“We must be rooted in the absence of a place. We must take the feeling of home into exile.”
Simone Weil
Growing up, underlying all the awkwardness and feelings of not belonging despite my outward successes and what most people thought, I knew I would leave home and not return. Deep within me, though, I harbored an idea I would return and bring with me a more confident and proven history. If Simone Weil is correct, I have been in exile long enough any idea of returning to those midland South Carolina sand hills has left me for good. Home, after many years, means something entirely different, though I agree, the feeling of home remains. Discarding it would mean a loss of all self. Like self, I am forever tied to it. Home, after all, is not just where you are from but who you are, an idea rooted both deep within that self and the examination of perspective against one’s surroundings. Finding home meant leaving home.
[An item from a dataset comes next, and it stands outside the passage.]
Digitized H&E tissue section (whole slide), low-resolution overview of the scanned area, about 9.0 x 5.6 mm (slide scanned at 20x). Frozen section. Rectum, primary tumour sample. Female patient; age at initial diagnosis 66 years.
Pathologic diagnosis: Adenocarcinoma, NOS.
One incontrovertible memory from those years is Mother’s love of vegetables and my equal dislike of them. Part of leaving home meant never having to be forced to sit at the table until finished and consume cruciferous vegetables. I longed to be free from the dogma of “it’s good for you.” Rebellion began young in me, enough that my sister and I frustrated Mom by covering our turnips with a napkin as if we were finished and telling her so. She knew, of course, and relented. Sometimes we won, mostly, she did. Forced consumption and submission was a cross I beared, my rebellion, Mom’s, which is also the meaning of cruciferous—bearing a cross. Or maybe, serving me turnips was her grand plan to get me to leave home. Well, it worked.
There are other crosses to bear in life. Some, we choose. Some, we do not. Leaving home, being free from parental constraints was the lie in my rebellion. Moving on just meant new constraints would come. I have harbored other lies, perpetuated them for my convenience. Time rinsed out those lies formed at home, but what is left are the truths learned that won’t die, in my lifetime and the lifetimes to follow.
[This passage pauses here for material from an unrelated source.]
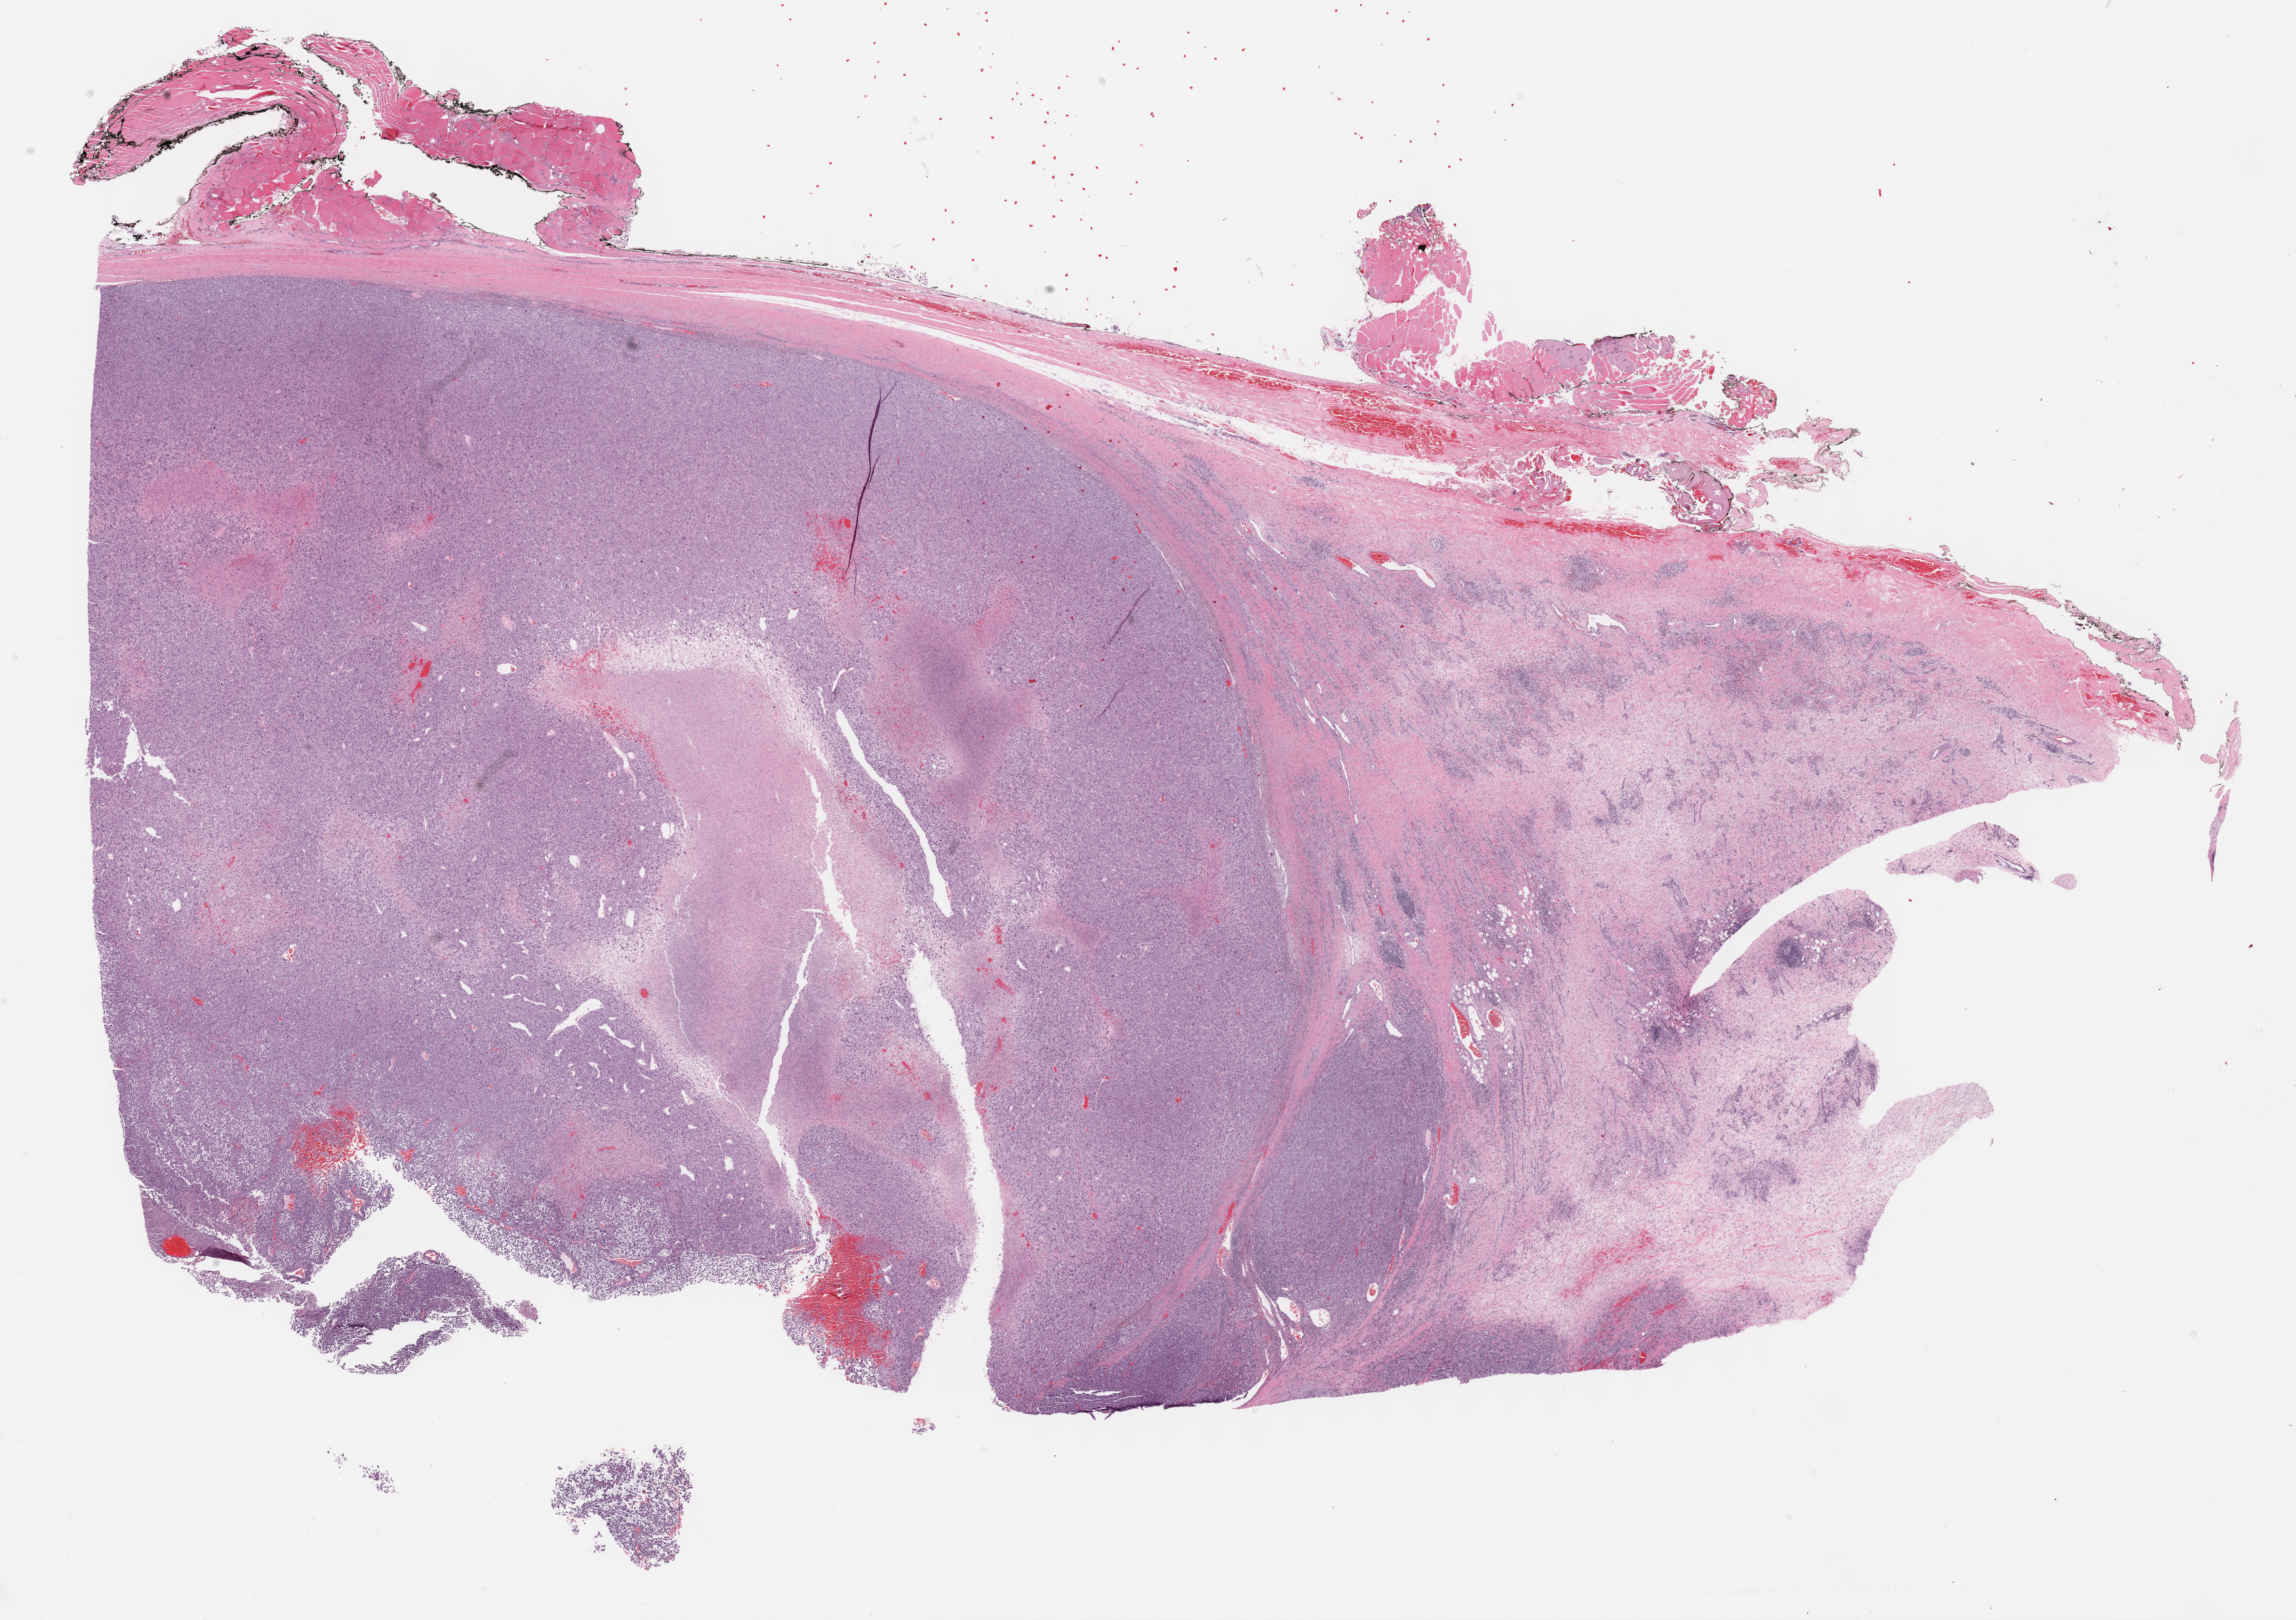
Whole-slide histology image, H&E-stained — a low-resolution overview of the entire scanned area, about 27.2 x 19.2 mm (from a 40x scan); FFPE section; primary tumour sample from the connective, subcutaneous and other soft tissues. Patient: female, age at initial diagnosis 73 years.
- diagnosis: Undifferentiated sarcoma (connective, subcutaneous and other soft tissues of lower limb and hip)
I wonder if what we believe does not have an ingredient of being man-made, some hybrid formed, a falseness to shield us from truth and God’s love. Maybe those hybrids are the means by which we leave God because facing Him is too terrifying. Doing so exposes our lies and who we are. Home is never far.
But is truth not also like home, rooted in its absence, the feeling of it follows us into our self-imposed exile, our self-seeking comfort and in some strange way, brings us around to God.
Simone Weil again: the feeling of being at home, that’s what we’re meant to retain, that’s what will save us. There is a resignation in this statement, not defeat, but recognition. That’s what truth does.
No lie.
Would you please pass the turnips?
This made me remember my childhood and my struggle to eat my “2 beans” before I could leave the dinner table. It also made me ponder our final “going home” when we will again sit at the table and eat with our eternal family. I wonder what will be on the menu.